Но ее, этой разделенной любви, не было.
– Ива!
Она вздрогнула, открыла глаза. По саду шел Толик Прахов.
– Привет… – равнодушно сказала Ива.
– Добрый вечер. Слушай, ты Еву видела?
– Видела.
– А я сейчас к ней звонил в дом – никого… Мама сказала, что она заходила к нам, искала меня.
– Наверное, твоя Ева снова в Москву умчалась… – холодно уронила Ива.
– Ой, что было! – огорченно и в то же время весело вздохнул Толик. – Она же с мамашей моей в пух и прах разругалась. Мамаша «Скорую» себе вызывала…
– Да ты что! – вздрогнула Ива. – Эта дрянь посмела потревожить Веру Ивановну?.. Больного человека чуть не уморила?..

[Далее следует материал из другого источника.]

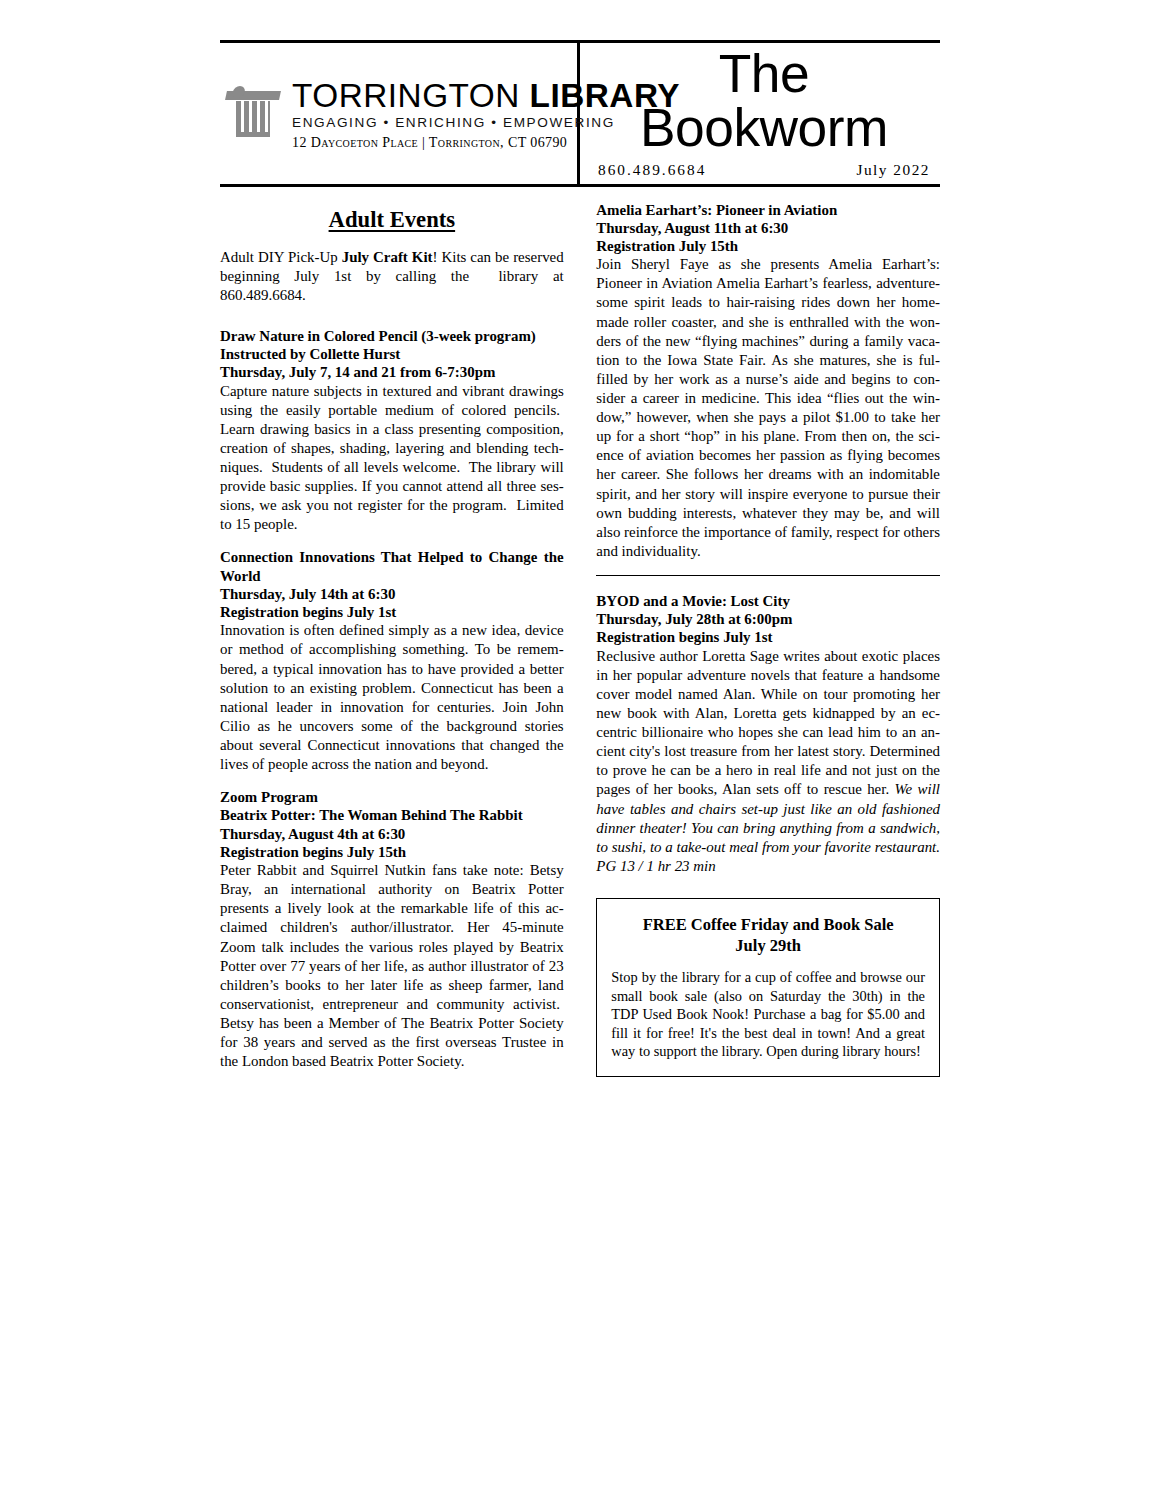TORRINGTON LIBRARY
ENGAGING • ENRICHING • EMPOWERING
12 Daycoeton Place | Torrington, CT 06790
The Bookworm
860.489.6684 July 2022
Adult Events
Adult DIY Pick-Up July Craft Kit! Kits can be reserved beginning July 1st by calling the library at 860.489.6684.
Draw Nature in Colored Pencil (3-week program)
Instructed by Collette Hurst
Thursday, July 7, 14 and 21 from 6-7:30pm
Capture nature subjects in textured and vibrant drawings using the easily portable medium of colored pencils. Learn drawing basics in a class presenting composition, creation of shapes, shading, layering and blending techniques. Students of all levels welcome. The library will provide basic supplies. If you cannot attend all three sessions, we ask you not register for the program. Limited to 15 people.
Connection Innovations That Helped to Change the World
Thursday, July 14th at 6:30
Registration begins July 1st
Innovation is often defined simply as a new idea, device or method of accomplishing something. To be remembered, a typical innovation has to have provided a better solution to an existing problem. Connecticut has been a national leader in innovation for centuries. Join John Cilio as he uncovers some of the background stories about several Connecticut innovations that changed the lives of people across the nation and beyond.
Zoom Program
Beatrix Potter: The Woman Behind The Rabbit
Thursday, August 4th at 6:30
Registration begins July 15th
Peter Rabbit and Squirrel Nutkin fans take note: Betsy Bray, an international authority on Beatrix Potter presents a lively look at the remarkable life of this acclaimed children's author/illustrator. Her 45-minute Zoom talk includes the various roles played by Beatrix Potter over 77 years of her life, as author illustrator of 23 children’s books to her later life as sheep farmer, land conservationist, entrepreneur and community activist. Betsy has been a Member of The Beatrix Potter Society for 38 years and served as the first overseas Trustee in the London based Beatrix Potter Society.
Amelia Earhart’s: Pioneer in Aviation
Thursday, August 11th at 6:30
Registration July 15th
Join Sheryl Faye as she presents Amelia Earhart’s: Pioneer in Aviation Amelia Earhart’s fearless, adventuresome spirit leads to hair-raising rides down her homemade roller coaster, and she is enthralled with the wonders of the new “flying machines” during a family vacation to the Iowa State Fair. As she matures, she is fulfilled by her work as a nurse’s aide and begins to consider a career in medicine. This idea “flies out the window,” however, when she pays a pilot $1.00 to take her up for a short “hop” in his plane. From then on, the science of aviation becomes her passion as flying becomes her career. She follows her dreams with an indomitable spirit, and her story will inspire everyone to pursue their own budding interests, whatever they may be, and will also reinforce the importance of family, respect for others and individuality.
BYOD and a Movie: Lost City
Thursday, July 28th at 6:00pm
Registration begins July 1st
Reclusive author Loretta Sage writes about exotic places in her popular adventure novels that feature a handsome cover model named Alan. While on tour promoting her new book with Alan, Loretta gets kidnapped by an eccentric billionaire who hopes she can lead him to an ancient city's lost treasure from her latest story. Determined to prove he can be a hero in real life and not just on the pages of her books, Alan sets off to rescue her. We will have tables and chairs set-up just like an old fashioned dinner theater! You can bring anything from a sandwich, to sushi, to a take-out meal from your favorite restaurant. PG 13 / 1 hr 23 min
FREE Coffee Friday and Book Sale
July 29th
Stop by the library for a cup of coffee and browse our small book sale (also on Saturday the 30th) in the TDP Used Book Nook! Purchase a bag for $5.00 and fill it for free! It's the best deal in town! And a great way to support the library. Open during library hours!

Прахов посмотрел на Иву какими-то странными глазами – словно та говорила несусветные глупости. Потом сел с ней рядом на ступеньки.
– Ива… Ива, эта женщина – Ева, сказала моей матери то, что я ей всю жизнь боялся сказать.
– О чем ты?
– О том, что моя мамаша здорова! Все ее выдуманные болезни – как индульгенция ее бесполезной жизни!
– А «Скорая»? – осторожно спросила Ива.
– Да не было у мамаши никакого инфаркта! Давление немного подскочило, и только… Я вот теперь думаю – зачем Ева меня искала?
Ива отсела от Прахова подальше.
– Ева, Ева… Далась вам всем эта Ева! Я просто не понимаю, что в ней находят мужчины, – с раздражением сказала она.
– Она настоящая, – подумав, ответил Прахов.
– Какая?.. Ой, не смеши меня, Толик! Эта ваша Ева – вроде сока из химического порошка… Цвет, запах, вкус! А на деле – одни консерванты да подсластители. Она насквозь искусственная.